INSTRUCTION: Note the line containing "特典および有料アップグレードによる上位クラ"; from it through the last line below, give only those lines again, exactly, both ends included, skipping pictures.

[Data records]

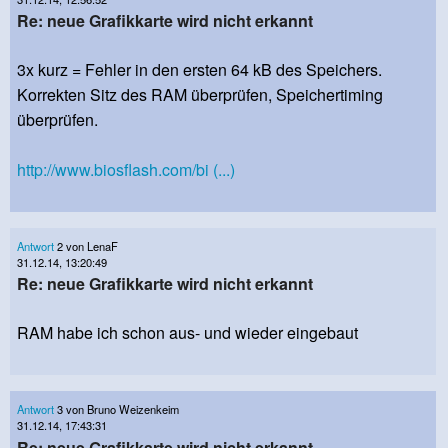
Re: neue Grafikkarte wird nicht erkannt
3x kurz = Fehler in den ersten 64 kB des Speichers.
Korrekten Sitz des RAM überprüfen, Speichertiming
überprüfen.
http://www.biosflash.com/bi (...)
Antwort
2 von LenaF
31.12.14, 13:20:49
Re: neue Grafikkarte wird nicht erkannt
RAM habe ich schon aus- und wieder eingebaut
Antwort
3 von Bruno Weizenkeim
31.12.14, 17:43:31
Re: neue Grafikkarte wird nicht erkannt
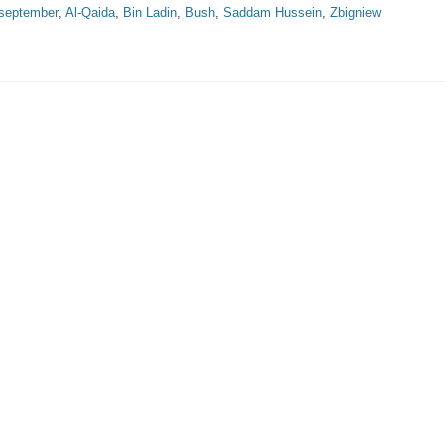
ter
 september
,
Al-Qaida
,
Bin Ladin
,
Bush
,
Saddam Hussein
,
Zbigniew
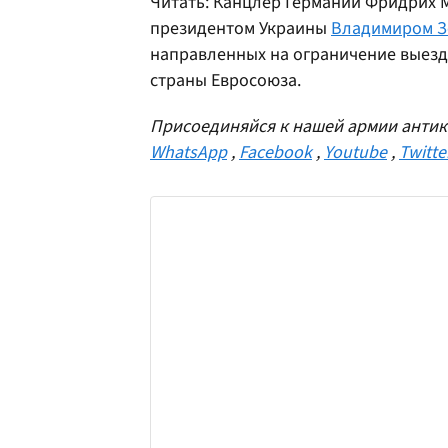
Читать:
Канцлер Германии Фридрих
президентом Украины
Владимиром З
направленных на ограничение выезд
страны Евросоюза.
Присоединяйся к нашей армии антик
WhatsApp
,
Facebook
,
Youtube
,
Twitte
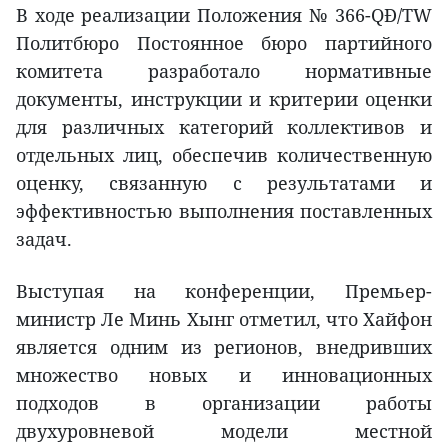
В ходе реализации Положения № 366-QĐ/TW
Политбюро Постоянное бюро партийного
комитета разработало нормативные
документы, инструкции и критерии оценки
для различных категорий коллективов и
отдельных лиц, обеспечив количественную
оценку, связанную с результатами и
эффективностью выполнения поставленных
задач.
Выступая на конференции, Премьер-
министр Ле Минь Хынг отметил, что Хайфон
является одним из регионов, внедривших
множество новых и инновационных
подходов в организации работы
двухуровневой модели местной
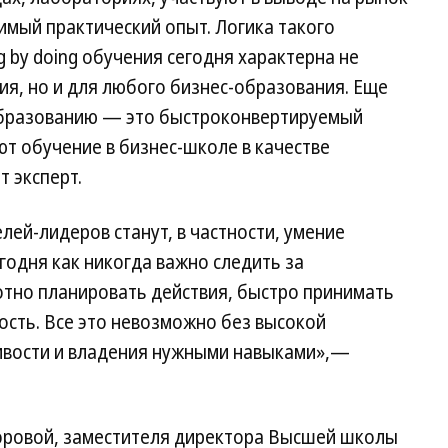
мый практический опыт. Логика такого
 by doing обучения сегодня характерна не
я, но и для любого бизнес-образования. Еще
образованию — это быстроконвертируемый
ют обучение в бизнес-школе в качестве
 эксперт.
ей-лидеров станут, в частности, умение
годня как никогда важно следить за
отно планировать действия, быстро принимать
ность. Все это невозможно без высокой
ивости и владения нужными навыками»,—
оровой, заместителя директора Высшей школы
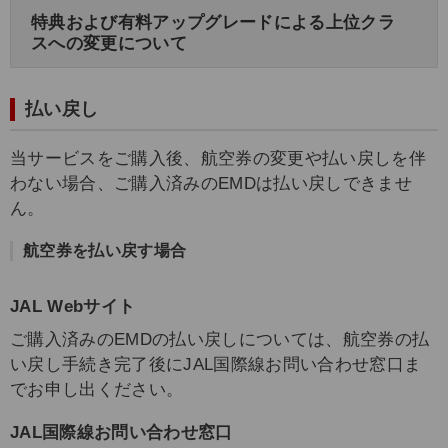
特典および有料アップグレードによる上位クラ
スへの変更について
払い戻し
当サービスをご購入後、航空券の変更や払い戻しを伴
わない場合、ご購入済みのEMDは払い戻しできませ
ん。
航空券を払い戻す場合
JAL Webサイト
ご購入済みのEMDの払い戻しについては、航空券の払
い戻し手続き完了後にJAL国際線お問い合わせ窓口ま
でお申し出ください。
JAL国際線お問い合わせ窓口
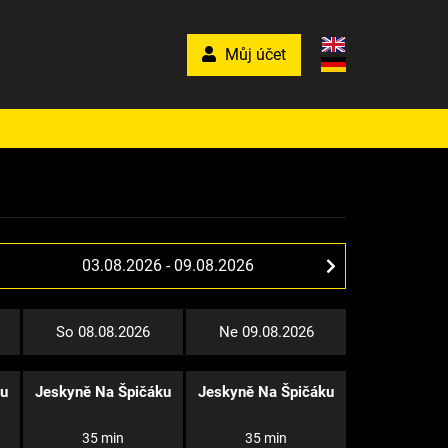
Můj účet
So 08.08.2026
Ne 09.08.2026
ku
Jeskyně Na Špičáku
Jeskyně Na Špičáku
35 min
35 min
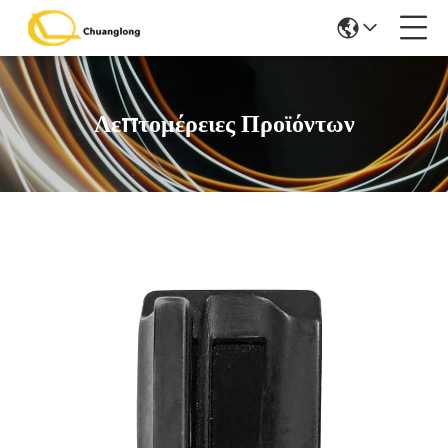
Λεπτομέρειες Προϊόντων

ANSWER SECTION:
特典および有料アップグレードによる上位クラ
スへの変更について
払い戻し
当サービスをご購入後、航空券の変更や払い戻しを伴
わない場合、ご購入済みのEMDは払い戻しできませ
ん。
航空券を払い戻す場合
JAL Webサイト
ご購入済みのEMDの払い戻しについては、航空券の払
い戻し手続き完了後にJAL国際線お問い合わせ窓口ま
でお申し出ください。
JAL国際線お問い合わせ窓口
Můj účet
So 08.08.2026
Ne 09.08.2026
ku
Jeskyně Na Špičáku
Jeskyně Na Špičáku
35 min
35 min
Λεπτομέρειες Προϊόντων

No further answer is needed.